Excerpt provided:
++++

Development Environment Setup

Task 0.1: Project Structure & Environment

Priority: P0 | Effort: 1 day | Owner: DevOps/Setup

Deliverables:

# Create project structure
mkdir -p src/{components,pipeline,utils}
mkdir -p {data/{raw,processed,validated},models,notebooks,tests,docs,airflow/dags}
mkdir -p {reports,logs,configs}

# Create configuration files
touch requirements.txt setup.py params.yaml dvc.yaml
touch Dockerfile.flask docker-compose.yaml .env.example
touch README.md CONTRIBUTING.md .gitignore .dockerignore

Key Files to Create:

  • requirements.txt: Python dependencies
  • setup.py: Package configuration
  • params.yaml: Model hyperparameters
  • dvc.yaml: DVC pipeline configuration
  • docker-compose.yaml: Multi-service orchestration

Acceptance Criteria:

  • Complete directory structure created
  • Virtual environment activated and dependencies installed
  • Git repository initialized with proper .gitignore
  • DVC initialized for data versioning
  • Docker environment functional

Phase 1: ML Pipeline Development (Weeks 1-4)

++++

Collected data:
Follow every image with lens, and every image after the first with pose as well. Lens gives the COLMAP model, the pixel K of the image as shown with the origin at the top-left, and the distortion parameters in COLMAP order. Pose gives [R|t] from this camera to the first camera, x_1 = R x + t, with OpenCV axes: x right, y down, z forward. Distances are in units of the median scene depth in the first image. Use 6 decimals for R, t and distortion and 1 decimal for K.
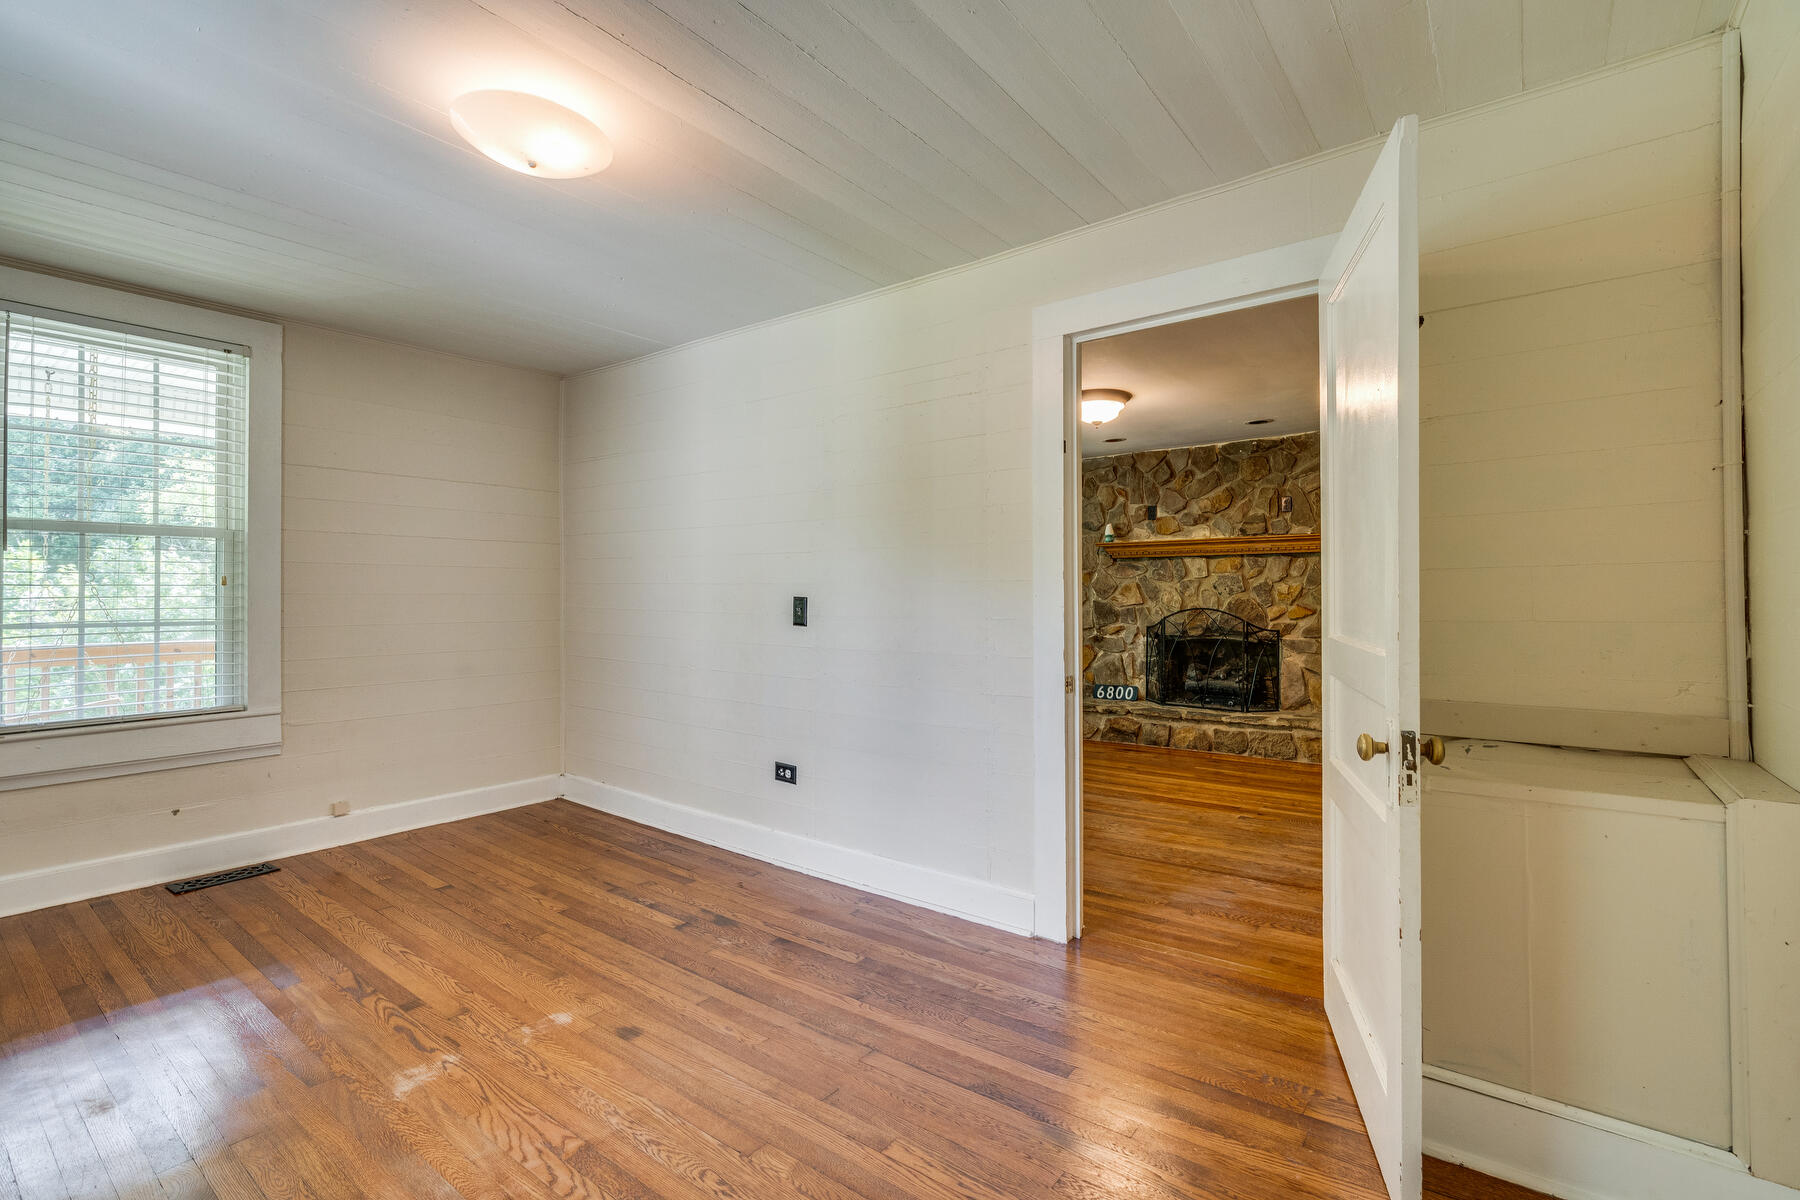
lens RADIAL K [[811.7, 0, 906.2], [0, 811.7, 588.7], [0, 0, 1]] dist [-0.007695, -0.000072]
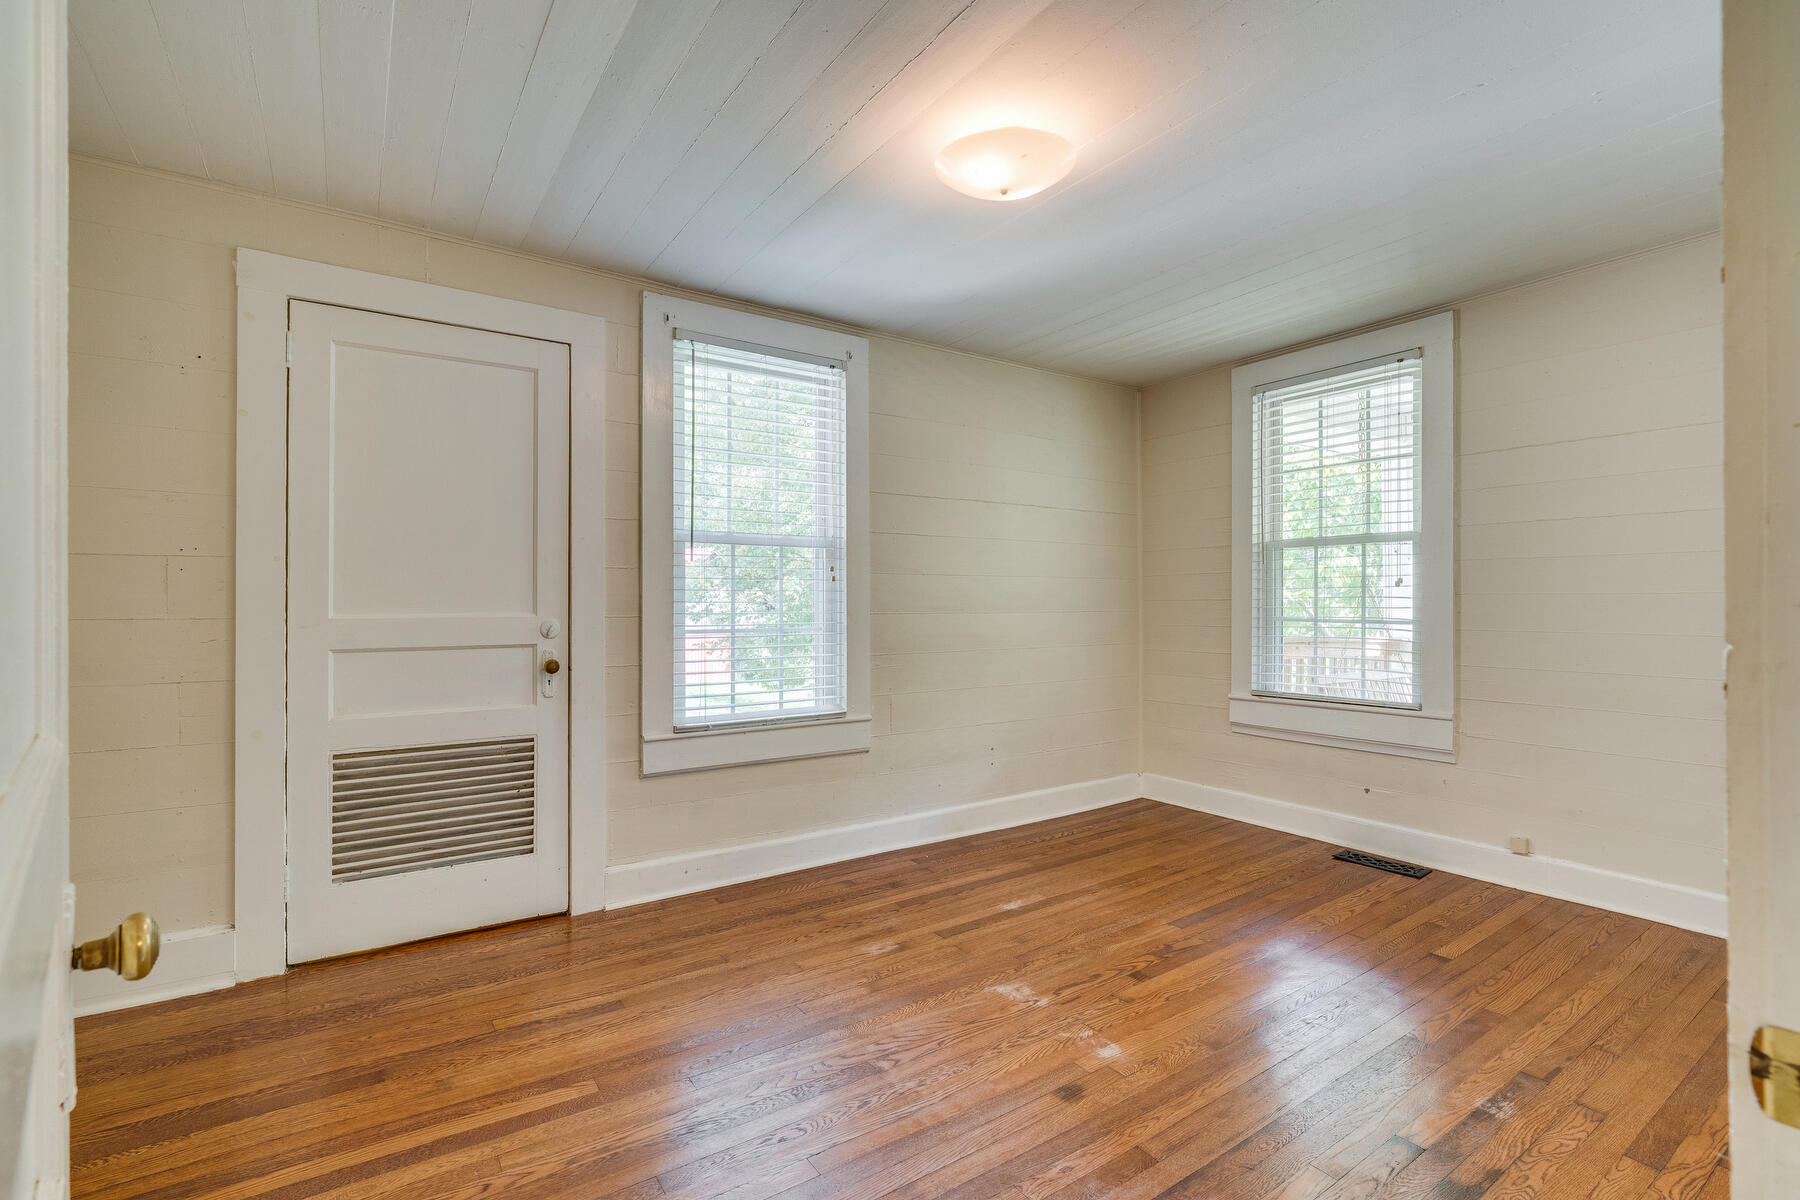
lens RADIAL K [[811.7, 0, 885.9], [0, 811.7, 598.2], [0, 0, 1]] dist [-0.007695, -0.000072]
pose [[-0.325296, 0.001881, -0.945610, 0.396707], [0.008009, 0.999968, -0.000766, 0.006659], [0.945578, -0.007823, -0.325301, 0.788812]]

++++

Instructions:
**a.** Please answer these from the development environment setup excerpt, one line each:
(i) What priority and effort does Task 0.1 carry?
(ii) What does params.yaml hold?
(iii) What is DVC initialized for?
**b.** Extend the development environment setup excerpt onward from its last line, in the same task-plan format.

Answers for the tasks:
**a.**
(i) Priority P0, effort 1 day.
(ii) Model hyperparameters.
(iii) Data versioning.

**b.**
Task 1.1: Data Ingestion Component

Priority: P0 | Effort: 3 days | Files: src/components/data_ingestion.py

Implementation Requirements:

class DataIngestion:
    def __init__(self, config_path: str):
        # Load data ingestion configuration
        
    def download_data(self) -> str:
        # Download diamond dataset from source
        # Validate data integrity and format
        
    def extract_data(self) -> pd.DataFrame:
        # Extract and load raw diamond data
        # Handle CSV parsing and data type inference
        
    def validate_data_schema(self, df: pd.DataFrame) -> bool:
        # Validate 9 required columns exist
        # Check data ranges and types

Acceptance Criteria:

  • Downloads and validates diamond dataset
  • Handles missing files with proper error messages
  • Validates required 9 features (carat, cut, color, clarity, depth, table, x, y, z)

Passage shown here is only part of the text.